A super-cell storm formed right over that area in about 15 minutes, I know this because I checked the radar before I left our campground and it showed nothing. We were struck with high winds, marble sized hail, and a downpour that cut visibility to less than 50 feet. Truckers were even pulling off the interstate as did we.
Cherokee Speedway represents...
Cherokee Speedway represents true history in short track racing and was an early venue for some of the pioneers of NASCAR racing. Now it's struggling to find its future in a region with plenty of dirt tracks to offer.
The winds were so strong and consistent, blowing across the interstate that the bus leaned over at least 10 degrees and stayed there for some time before the rain let up and we could get moving again. Once we got to Cherokee all was clear.
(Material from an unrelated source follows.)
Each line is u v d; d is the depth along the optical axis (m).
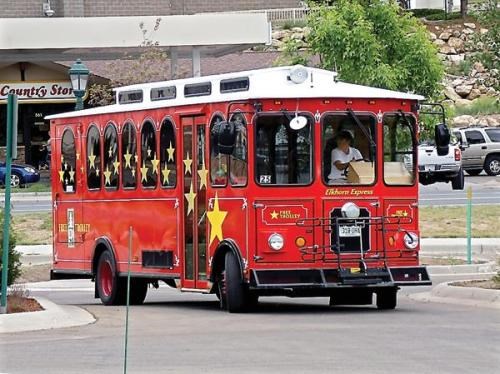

The bulk of the storms moved northeast and skirted the speedway. It was time to go racing.
At first glance what we saw of this 53-year-old racetrack was one of respect while at the same time regret-it looked and was old, needing some paint, and the facilities were not the best of what we had seen over the past seven weeks. The family that runs the track, Lennie Buff and his son, Seth, and the people who worked there were wonderful. And we didn't miss the point that this track had some serious history to it.
Some of our finest stock car drivers cut their teeth and raced here years ago. Names like Dale Earnhardt, Bill Elliot, and Donnie and Bobby Allison were just some of the future NASCAR stars that enjoyed the racing here when NASCAR had the right idea and included races on dirt within its schedule. And new stars are being born here, like Jonathan Davenport, who won the more recent Southern All-Stars Series Grassy Smith Memorial race.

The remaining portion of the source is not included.